Based in Texas, it is the world’s largest video game retailer with over 4,800 stores. However, sales took a downturn due to increasing sales of online games.
Following a failed private equity sale, sales nosedived by 27% in early 2019; the company posted a loss of $670 million against a $34.7 million profit the previous year. When the pandemic lockdown forced GameStop to close many stores, the business struggled to survive.
Unsurprisingly, many institutional investors short sold the stock to such an extent that over 140% of public shares were shorted.
However, several traders considered the stock undervalued and invested significantly. Many Reddit users piled in, triggering a short squeeze and elevating the share price substantially.
Over two weeks in January 2021, the price increased by a staggering 1,500%. Many retail traders made significant profits though hedge funds that had shorted the shares lost $6 billion.
So what exactly is a short squeeze?
When institutional short sellers purchase large volumes of stock to cover their positions, the stock price increases; this leads to more short sellers similarly covering their positions by purchasing the stock, leading to further price rises.
The result is cascading purchases and ever-increasing prices. In a nutshell:
- The short is a bet that the targeted company’s share price will fall. The investor borrows the stock from large investors such as pension funds, then sells it intending to repurchase it at a lower price to return to the original owner. The short seller pays interest on the loan.
- The squeeze happens when the stock price rises rather than falls. It is usually driven by retailer traders purchasing the stock to close their short positions, thus forcing the short seller to buy more stock to cover their losses, thus triggering the short squeeze.
Meme stocks
Meme stocks are shares that have achieved a large following on social media platforms such as Reddit. GameStop is probably the first widely recognised meme stock. Such online communities can significantly affect share prices and trigger short squeezes on heavily shorted stocks.
With good timing, members of meme stock communities can raise and maintain stock prices above their fundamental values and thus make significant profits. So how do you find meme stocks with short squeeze potential in which to invest?
Finding short squeeze stocks
There are several factors to consider when identifying stocks with short squeeze potential.
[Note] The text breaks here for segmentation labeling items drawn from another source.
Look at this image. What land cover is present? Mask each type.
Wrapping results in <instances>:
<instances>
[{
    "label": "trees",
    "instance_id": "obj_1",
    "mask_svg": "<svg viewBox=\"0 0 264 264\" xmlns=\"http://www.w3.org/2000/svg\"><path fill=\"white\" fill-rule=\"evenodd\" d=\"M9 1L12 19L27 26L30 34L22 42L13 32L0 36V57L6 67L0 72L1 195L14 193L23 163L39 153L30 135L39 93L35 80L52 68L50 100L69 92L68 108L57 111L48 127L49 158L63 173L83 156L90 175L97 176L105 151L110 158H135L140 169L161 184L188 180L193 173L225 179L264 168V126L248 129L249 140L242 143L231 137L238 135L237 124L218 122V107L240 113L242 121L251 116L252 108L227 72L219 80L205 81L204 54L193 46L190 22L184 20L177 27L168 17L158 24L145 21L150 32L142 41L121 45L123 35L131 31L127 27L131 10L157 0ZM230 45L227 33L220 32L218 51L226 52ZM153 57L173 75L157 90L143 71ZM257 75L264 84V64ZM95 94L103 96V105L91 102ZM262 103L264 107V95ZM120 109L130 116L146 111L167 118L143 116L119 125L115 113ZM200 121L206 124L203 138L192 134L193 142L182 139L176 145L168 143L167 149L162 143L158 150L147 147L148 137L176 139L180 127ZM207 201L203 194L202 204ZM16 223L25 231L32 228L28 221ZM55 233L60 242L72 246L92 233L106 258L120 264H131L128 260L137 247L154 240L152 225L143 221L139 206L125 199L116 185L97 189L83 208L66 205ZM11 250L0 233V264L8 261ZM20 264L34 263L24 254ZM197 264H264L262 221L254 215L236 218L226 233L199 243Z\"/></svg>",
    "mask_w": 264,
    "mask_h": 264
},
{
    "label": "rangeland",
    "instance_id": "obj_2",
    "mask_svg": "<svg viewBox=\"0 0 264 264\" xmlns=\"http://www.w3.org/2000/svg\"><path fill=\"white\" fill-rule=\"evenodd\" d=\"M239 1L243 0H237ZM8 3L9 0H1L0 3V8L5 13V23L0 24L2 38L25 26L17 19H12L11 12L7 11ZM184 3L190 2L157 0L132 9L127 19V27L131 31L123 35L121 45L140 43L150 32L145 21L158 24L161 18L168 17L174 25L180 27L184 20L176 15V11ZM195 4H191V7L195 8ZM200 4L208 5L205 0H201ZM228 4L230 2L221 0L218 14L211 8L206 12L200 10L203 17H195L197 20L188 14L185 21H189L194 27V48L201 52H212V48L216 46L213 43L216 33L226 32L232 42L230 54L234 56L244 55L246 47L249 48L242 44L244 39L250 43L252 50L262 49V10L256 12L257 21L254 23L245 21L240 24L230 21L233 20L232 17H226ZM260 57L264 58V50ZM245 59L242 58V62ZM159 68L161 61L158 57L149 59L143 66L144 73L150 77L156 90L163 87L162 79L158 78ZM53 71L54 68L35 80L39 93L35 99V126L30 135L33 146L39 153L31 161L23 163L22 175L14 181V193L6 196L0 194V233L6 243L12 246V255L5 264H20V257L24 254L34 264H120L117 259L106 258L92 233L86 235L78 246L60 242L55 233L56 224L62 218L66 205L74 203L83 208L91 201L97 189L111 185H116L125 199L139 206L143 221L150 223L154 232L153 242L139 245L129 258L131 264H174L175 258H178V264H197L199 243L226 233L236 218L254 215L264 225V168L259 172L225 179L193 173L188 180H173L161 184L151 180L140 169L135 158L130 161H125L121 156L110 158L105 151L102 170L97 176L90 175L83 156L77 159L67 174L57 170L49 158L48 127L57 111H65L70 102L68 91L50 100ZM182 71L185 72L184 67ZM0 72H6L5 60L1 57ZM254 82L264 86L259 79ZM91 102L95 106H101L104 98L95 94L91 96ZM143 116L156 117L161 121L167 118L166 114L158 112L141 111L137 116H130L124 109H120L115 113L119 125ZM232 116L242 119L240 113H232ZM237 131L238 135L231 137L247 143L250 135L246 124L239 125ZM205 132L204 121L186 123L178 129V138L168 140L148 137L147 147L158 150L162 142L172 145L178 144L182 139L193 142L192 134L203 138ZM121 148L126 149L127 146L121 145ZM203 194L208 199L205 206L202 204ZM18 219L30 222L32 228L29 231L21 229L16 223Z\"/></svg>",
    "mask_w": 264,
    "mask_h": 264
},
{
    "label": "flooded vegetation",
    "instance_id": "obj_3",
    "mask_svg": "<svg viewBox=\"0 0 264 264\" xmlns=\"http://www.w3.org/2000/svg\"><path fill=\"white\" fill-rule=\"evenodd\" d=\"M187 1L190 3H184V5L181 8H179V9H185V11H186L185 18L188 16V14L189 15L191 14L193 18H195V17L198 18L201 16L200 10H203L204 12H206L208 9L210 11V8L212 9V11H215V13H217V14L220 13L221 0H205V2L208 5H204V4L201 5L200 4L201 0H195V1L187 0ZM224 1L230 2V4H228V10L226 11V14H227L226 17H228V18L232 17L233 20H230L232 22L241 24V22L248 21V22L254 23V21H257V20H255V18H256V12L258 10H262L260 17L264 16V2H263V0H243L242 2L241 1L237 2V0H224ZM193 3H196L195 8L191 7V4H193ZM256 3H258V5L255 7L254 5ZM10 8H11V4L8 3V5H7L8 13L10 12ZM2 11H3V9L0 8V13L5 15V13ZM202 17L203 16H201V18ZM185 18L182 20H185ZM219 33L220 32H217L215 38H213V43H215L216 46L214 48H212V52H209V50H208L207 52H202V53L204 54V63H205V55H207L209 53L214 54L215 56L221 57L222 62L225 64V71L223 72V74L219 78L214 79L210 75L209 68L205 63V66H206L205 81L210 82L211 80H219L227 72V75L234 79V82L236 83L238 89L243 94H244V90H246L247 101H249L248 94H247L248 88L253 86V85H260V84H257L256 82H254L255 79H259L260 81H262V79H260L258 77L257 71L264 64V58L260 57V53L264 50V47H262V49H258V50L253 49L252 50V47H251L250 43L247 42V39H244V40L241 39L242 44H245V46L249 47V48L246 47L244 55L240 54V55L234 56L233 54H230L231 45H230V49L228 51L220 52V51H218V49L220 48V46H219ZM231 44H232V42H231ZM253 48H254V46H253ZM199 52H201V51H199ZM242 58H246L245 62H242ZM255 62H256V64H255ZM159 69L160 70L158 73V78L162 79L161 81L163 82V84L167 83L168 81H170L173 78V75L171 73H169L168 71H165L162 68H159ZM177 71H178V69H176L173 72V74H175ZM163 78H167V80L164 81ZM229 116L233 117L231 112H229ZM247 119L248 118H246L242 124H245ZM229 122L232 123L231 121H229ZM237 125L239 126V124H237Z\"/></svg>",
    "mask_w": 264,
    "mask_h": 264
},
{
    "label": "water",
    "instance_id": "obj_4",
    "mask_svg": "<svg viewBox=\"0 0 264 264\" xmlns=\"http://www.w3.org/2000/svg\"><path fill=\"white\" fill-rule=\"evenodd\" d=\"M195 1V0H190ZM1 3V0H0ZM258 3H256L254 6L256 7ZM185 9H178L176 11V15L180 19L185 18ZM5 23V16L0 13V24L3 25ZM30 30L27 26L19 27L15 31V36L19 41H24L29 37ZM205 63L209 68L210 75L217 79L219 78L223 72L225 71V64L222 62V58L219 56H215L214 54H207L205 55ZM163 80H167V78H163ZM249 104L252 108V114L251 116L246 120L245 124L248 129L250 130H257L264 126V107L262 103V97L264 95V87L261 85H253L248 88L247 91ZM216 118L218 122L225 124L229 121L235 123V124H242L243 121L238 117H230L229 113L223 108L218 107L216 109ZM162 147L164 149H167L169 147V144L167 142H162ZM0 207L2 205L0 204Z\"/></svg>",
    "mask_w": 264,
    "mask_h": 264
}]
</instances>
These include the time to cover ratio and the shorted percentage of traded stock.
- Time to cover ratio – The time to cover ratio is the ratio between the number of shares that have been shorted and the average daily volume. Stocks with short squeeze potential might be likely to have been heavily shorted compared to their trading volumes. For instance, if a stock has 100,000 shorted shares and, on average, 10,000 are traded a day, it would take ten days to cover all the short positions on average volumes. Short-sellers tend to target stock with high time to cover ratios; however, a high time to cover ratio isn’t necessarily a good indicator of a potential squeeze. It is just one factor to consider.
- Shorted stock as a percentage of traded stock – If the shorted stock represents a high percentage of traded stock, it is another possible squeeze indicator. But the question is, what is a high percentage? While there is no absolute answer, people generally consider 20% significantly high, though even 10% is worth noting.
- Daily charts – checking daily average moving charts to determine where the stock has traded for a given period, say 50 days, will identify any price peaks that occur.
- News and social media – short squeezes are often triggered by news announcements, so always follow any information about your stocks avidly. Social media can also be a good data source, especially meme groups such as Reddit, but of course, it’s easy to be misled.
Timing – the essential element in a successful short squeeze
Timing is crucial. If you get the timing right, a short squeeze can generate significant profits.
However, timing a peak is not always possible – there is a substantial risk of getting it wrong. So make sure you get out on time – while many amateur traders made handsome returns on GameStop, others were less fortunate and were left holding stock after the price fell.